Da gibt es das „Center for Peacebuilding“, mitten auf dem Land, einige Hektar groß, wo sich diejenigen treffen, die seit beinahe zwanzig Jahren Friedensarbeit anbieten und ihr Leben teilen, Jugendzentren aufbauen, tief erforschen, was und wie die tiefen Wunden der Bosnier und aller, die an dem Krieg beteiligt waren, heilen können. Peacebuilder haben erkannt, dass nur Liebe heilt. Und Liebe ist harte Arbeit, nicht unähnlich der Feld- und Gartenarbeit.

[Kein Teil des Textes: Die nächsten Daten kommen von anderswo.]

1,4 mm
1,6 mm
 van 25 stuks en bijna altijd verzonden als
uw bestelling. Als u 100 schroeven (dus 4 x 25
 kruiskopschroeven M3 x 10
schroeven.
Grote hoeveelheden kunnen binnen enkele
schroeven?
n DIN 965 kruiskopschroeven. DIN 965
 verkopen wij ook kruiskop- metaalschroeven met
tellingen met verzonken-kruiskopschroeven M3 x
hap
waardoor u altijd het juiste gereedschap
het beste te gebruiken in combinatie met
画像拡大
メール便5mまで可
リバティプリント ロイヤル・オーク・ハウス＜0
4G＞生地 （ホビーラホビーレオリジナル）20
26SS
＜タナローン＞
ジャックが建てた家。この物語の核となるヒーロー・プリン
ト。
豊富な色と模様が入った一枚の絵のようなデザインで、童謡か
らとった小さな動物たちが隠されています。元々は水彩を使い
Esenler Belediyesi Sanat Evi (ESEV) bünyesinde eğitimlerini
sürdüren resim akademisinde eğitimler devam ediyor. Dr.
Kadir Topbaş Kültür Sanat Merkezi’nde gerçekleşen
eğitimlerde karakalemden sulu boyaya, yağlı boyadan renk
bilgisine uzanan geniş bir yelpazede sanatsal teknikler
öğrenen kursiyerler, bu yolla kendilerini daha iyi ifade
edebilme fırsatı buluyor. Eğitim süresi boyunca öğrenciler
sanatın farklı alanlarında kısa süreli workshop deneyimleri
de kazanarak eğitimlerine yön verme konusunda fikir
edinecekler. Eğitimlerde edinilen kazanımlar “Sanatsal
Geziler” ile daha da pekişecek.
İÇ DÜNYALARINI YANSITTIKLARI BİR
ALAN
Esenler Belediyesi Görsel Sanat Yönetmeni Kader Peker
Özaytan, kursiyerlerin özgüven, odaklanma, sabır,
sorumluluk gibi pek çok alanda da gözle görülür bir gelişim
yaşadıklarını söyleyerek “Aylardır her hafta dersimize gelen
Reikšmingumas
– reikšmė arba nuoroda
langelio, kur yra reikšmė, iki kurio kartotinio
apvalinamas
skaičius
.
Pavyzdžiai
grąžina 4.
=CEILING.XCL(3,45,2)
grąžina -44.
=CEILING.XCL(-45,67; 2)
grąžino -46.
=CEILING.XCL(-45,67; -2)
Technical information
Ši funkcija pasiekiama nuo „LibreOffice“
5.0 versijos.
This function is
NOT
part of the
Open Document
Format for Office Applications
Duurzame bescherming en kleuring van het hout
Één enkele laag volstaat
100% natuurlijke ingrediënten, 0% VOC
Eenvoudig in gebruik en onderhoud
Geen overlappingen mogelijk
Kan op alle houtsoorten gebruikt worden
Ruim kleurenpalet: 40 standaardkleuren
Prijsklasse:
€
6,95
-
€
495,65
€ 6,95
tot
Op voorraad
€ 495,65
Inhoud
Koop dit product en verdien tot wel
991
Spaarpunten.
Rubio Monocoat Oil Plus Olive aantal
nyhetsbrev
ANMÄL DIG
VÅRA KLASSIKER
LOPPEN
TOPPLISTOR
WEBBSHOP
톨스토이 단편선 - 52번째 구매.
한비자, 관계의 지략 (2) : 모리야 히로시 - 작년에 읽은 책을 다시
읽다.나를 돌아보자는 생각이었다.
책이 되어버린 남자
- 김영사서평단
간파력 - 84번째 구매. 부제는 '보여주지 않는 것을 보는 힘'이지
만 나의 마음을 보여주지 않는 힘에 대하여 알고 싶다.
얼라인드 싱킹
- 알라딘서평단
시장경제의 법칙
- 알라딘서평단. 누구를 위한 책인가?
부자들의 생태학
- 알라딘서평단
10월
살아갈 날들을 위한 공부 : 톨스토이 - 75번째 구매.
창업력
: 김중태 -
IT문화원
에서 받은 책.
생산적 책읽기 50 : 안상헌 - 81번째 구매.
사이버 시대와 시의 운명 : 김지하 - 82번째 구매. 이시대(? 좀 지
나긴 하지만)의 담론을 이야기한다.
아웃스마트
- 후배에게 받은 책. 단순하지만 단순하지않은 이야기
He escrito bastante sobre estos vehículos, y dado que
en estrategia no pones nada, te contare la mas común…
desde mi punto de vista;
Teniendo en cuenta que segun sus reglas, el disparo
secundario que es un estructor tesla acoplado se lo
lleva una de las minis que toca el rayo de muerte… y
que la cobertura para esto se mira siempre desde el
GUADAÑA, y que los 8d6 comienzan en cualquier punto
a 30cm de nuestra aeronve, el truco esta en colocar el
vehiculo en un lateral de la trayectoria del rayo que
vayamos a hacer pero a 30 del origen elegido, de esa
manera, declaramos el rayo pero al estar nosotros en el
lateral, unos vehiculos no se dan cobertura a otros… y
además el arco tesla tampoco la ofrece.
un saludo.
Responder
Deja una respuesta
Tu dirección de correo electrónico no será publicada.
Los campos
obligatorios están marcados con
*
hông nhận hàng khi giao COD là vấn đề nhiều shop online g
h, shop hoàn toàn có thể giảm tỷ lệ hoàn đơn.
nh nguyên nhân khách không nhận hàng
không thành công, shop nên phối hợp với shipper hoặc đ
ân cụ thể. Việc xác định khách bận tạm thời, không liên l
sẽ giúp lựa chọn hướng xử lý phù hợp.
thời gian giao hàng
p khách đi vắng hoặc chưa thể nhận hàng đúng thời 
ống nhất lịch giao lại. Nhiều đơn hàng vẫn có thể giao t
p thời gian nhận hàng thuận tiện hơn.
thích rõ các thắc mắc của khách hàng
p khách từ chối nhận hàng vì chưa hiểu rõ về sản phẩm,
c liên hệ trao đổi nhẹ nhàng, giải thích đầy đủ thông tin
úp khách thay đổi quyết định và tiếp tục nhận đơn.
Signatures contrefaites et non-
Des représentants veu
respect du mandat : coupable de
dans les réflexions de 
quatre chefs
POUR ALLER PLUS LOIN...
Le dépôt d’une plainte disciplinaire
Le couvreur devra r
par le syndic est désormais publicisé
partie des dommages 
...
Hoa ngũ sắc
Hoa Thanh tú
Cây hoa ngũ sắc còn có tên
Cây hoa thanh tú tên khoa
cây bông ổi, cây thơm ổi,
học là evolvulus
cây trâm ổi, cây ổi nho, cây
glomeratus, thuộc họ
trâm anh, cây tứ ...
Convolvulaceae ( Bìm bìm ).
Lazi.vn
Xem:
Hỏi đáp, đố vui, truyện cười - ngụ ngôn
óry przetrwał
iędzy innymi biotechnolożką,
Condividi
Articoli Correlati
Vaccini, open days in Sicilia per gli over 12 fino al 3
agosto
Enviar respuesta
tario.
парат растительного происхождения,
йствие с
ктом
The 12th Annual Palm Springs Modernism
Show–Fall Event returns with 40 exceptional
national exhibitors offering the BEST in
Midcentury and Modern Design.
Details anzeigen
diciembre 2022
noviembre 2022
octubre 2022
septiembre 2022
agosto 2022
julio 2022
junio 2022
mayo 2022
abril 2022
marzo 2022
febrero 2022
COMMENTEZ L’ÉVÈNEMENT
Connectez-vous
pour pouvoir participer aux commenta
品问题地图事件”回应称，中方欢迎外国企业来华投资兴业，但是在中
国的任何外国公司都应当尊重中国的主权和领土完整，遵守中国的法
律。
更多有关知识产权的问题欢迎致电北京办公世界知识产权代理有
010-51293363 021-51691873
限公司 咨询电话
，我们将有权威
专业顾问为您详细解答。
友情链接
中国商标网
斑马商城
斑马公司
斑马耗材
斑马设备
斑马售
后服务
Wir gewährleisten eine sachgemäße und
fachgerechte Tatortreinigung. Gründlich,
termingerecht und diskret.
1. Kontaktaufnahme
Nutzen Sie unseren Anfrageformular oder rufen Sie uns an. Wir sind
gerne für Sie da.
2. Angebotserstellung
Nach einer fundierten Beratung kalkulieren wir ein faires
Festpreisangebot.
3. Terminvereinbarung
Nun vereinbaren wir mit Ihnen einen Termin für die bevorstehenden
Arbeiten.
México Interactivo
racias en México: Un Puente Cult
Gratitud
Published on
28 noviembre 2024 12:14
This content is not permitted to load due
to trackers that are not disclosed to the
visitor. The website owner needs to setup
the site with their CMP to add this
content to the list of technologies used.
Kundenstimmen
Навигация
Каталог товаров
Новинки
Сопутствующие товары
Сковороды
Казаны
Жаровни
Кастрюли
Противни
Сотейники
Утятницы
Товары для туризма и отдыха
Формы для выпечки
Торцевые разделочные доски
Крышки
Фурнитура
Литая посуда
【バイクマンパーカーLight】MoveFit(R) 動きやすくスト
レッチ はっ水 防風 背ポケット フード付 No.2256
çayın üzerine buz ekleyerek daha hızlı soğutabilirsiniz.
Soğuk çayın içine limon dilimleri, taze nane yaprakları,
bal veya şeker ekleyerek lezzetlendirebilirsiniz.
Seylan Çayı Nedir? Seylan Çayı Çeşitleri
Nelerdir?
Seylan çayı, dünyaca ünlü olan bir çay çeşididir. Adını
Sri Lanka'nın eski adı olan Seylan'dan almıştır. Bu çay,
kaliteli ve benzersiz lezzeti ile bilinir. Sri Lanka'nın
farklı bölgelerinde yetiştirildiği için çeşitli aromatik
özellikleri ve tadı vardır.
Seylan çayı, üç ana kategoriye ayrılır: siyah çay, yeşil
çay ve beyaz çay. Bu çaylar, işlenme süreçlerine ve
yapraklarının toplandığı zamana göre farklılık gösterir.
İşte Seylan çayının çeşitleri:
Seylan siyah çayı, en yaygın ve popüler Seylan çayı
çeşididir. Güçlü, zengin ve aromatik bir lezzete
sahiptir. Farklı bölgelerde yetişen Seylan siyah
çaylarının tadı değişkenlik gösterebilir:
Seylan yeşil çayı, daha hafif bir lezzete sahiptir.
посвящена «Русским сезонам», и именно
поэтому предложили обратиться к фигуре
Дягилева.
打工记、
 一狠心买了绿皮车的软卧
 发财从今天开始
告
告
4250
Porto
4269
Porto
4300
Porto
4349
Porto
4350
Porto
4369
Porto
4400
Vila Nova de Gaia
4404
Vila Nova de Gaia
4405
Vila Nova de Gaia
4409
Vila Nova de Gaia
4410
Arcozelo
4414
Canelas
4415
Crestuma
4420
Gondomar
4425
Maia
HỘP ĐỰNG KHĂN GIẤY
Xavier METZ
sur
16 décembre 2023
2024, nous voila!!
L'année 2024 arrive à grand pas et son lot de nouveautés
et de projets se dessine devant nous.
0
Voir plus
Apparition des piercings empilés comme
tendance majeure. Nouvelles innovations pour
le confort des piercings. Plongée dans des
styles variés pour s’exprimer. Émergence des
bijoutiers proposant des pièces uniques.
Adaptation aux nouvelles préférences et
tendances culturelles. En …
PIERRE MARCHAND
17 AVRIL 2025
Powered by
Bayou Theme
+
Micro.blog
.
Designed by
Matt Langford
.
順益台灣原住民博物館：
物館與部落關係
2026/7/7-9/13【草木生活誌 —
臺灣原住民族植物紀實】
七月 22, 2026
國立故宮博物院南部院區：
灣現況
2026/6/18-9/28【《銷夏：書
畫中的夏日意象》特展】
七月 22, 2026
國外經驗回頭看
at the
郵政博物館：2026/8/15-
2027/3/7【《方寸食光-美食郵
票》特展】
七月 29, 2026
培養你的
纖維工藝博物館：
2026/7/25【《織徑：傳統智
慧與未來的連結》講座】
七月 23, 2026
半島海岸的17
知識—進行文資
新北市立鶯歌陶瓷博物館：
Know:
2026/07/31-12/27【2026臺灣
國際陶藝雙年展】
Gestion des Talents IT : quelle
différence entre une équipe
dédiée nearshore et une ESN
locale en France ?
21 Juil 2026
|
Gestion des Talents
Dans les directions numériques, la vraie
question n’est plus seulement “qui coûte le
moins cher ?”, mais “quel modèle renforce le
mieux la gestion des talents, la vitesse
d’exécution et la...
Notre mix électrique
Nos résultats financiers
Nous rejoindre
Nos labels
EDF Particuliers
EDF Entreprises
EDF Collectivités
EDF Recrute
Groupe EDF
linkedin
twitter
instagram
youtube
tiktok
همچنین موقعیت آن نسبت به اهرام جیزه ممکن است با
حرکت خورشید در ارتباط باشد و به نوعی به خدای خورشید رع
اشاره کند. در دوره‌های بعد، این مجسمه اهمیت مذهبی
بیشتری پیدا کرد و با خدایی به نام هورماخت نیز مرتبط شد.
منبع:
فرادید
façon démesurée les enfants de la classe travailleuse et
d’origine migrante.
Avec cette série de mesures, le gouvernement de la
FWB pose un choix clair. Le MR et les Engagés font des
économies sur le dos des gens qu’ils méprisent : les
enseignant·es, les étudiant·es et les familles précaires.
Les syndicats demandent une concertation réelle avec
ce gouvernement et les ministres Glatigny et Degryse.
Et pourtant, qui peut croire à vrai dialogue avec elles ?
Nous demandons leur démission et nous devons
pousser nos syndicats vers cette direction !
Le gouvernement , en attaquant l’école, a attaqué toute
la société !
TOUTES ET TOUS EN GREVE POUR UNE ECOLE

„Garden of Possibilities“, also „Garten der Möglichkeiten“, wird der Ort auch genannt. Wir vier Gäste und Helfer*innen aus Deutschland und der Schweiz säten zusammen mit den Jugendlichen Gemeinschaftssinn, Freundschaft, Offenheit, Ehrlichkeit, Freude, Dankbarkeit, Mut und Unterstützung, Arbeit an uns selber, an unseren Beziehungen und Lernbereitschaft, während wir tiefe Löcher für jeden Knoblauch bohrten, ihn tief versenkten und mit Erde bedeckten. Ja, auch so etwas Kleines und scheinbar Unnötiges wie Knoblauch wird gebraucht, eigentlich eine Heilgewürzpflanze. Würze und Heilen gehen gut zusammen, bei der Garten- und Kochkunst. Das Subtile und das Konkrete.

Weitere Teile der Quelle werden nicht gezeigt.